# Need info - Code 3 XS 8000



## Greybeard (Dec 10, 2003)

I just bought a used minibar, a Code 3 XS 8000. It's a few years old, but in great shape. It has four corner strobes, and looks like the current Model XS 150. It came without any manual, and i've tried to get information from the PSE website, but I guess it's too old and out of production. I'm looking for information on the wires - of 5 wires the previous owner used the pink and blue for hot feeds, and the grey for a ground. There two more - a red and a brown, which weren't used. I'm wondering if they are for different strobe patterns, or for additional lights that were not included. Also wondering about the strobe tube model numbers. Anybody got one of these? Thanks in advance.


----------



## RMHSR (Mar 17, 2006)

The extra wires could be for a number of different things. Some of the strobes offer a cut off for half the bar (will light the rear only). With the bar flashing in normal mode add power to one of the other wires. The other thing it may do is reduce the power of the bar which would make it not flash as bright. This is great for late night fatigue plowing. The reflection of light won't drive you nuts or put you into a seizure but still give you warning light. The other wires may not be hooked up too.
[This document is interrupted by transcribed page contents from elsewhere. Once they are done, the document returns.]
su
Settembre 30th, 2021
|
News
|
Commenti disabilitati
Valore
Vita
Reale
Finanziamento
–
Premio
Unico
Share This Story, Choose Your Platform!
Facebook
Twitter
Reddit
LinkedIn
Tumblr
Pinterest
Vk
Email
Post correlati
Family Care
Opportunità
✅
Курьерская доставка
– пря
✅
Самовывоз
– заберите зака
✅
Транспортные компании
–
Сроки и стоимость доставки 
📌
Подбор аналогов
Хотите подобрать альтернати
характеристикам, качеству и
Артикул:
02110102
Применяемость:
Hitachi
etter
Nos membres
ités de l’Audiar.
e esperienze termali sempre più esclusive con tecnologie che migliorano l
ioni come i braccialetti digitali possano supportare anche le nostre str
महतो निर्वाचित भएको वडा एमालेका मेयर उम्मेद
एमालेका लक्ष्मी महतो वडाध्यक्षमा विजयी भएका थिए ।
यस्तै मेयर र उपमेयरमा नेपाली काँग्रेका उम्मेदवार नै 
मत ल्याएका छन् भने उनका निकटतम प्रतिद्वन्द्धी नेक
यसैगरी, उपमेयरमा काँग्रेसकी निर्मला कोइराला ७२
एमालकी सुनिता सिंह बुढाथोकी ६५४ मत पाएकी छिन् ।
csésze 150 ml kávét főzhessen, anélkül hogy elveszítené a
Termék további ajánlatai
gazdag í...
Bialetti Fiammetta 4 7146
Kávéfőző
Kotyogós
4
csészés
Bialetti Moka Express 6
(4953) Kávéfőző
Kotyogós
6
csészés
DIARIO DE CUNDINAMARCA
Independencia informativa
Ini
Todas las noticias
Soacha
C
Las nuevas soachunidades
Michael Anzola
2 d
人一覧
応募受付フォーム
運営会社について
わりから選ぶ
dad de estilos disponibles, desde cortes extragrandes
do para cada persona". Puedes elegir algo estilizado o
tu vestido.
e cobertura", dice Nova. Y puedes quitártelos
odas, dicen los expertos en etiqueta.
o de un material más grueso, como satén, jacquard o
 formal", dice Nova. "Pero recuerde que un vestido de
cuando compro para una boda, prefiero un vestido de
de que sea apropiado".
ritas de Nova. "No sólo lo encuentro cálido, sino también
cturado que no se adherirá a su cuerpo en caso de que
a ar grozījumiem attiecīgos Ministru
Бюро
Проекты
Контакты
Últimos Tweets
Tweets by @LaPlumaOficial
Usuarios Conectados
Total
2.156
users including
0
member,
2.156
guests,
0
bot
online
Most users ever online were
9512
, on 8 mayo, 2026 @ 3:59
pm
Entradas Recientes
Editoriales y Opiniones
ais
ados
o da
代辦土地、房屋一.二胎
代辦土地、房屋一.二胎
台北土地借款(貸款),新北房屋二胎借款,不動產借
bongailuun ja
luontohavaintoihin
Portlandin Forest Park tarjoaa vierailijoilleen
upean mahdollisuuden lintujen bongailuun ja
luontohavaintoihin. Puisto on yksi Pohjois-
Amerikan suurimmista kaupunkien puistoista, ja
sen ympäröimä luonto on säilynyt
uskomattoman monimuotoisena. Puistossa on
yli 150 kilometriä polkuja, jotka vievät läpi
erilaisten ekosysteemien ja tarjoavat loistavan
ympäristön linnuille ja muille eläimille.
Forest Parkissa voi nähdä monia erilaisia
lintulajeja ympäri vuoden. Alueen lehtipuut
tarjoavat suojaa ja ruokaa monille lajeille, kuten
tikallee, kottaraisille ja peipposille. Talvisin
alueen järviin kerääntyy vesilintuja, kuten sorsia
They may be extra for add ons llike take down, alley lights, additonal flashers, or work lights.


----------



## Fiafighterdude (Jan 2, 2008)

iv had many mini lightbars that had extra wires and most were for options and one of the extra wires may be high/low power it changes the brightness of the strobes


----------



## Greybeard (Dec 10, 2003)

Thanks for the replies, guys. I'm going to test them out this weekend.


----------



## streetfrog (Dec 9, 2007)

Just goto the manufacturers website and click on the contact us tab. Either email them or call and tell them the model number, and the amount of wires and the colors of the wires. They will email you the proper install diagram.


----------



## Greybeard (Dec 10, 2003)

Good idea, Streetfrog. I'll contact Code 3 before I monkey with the mystery wires.


----------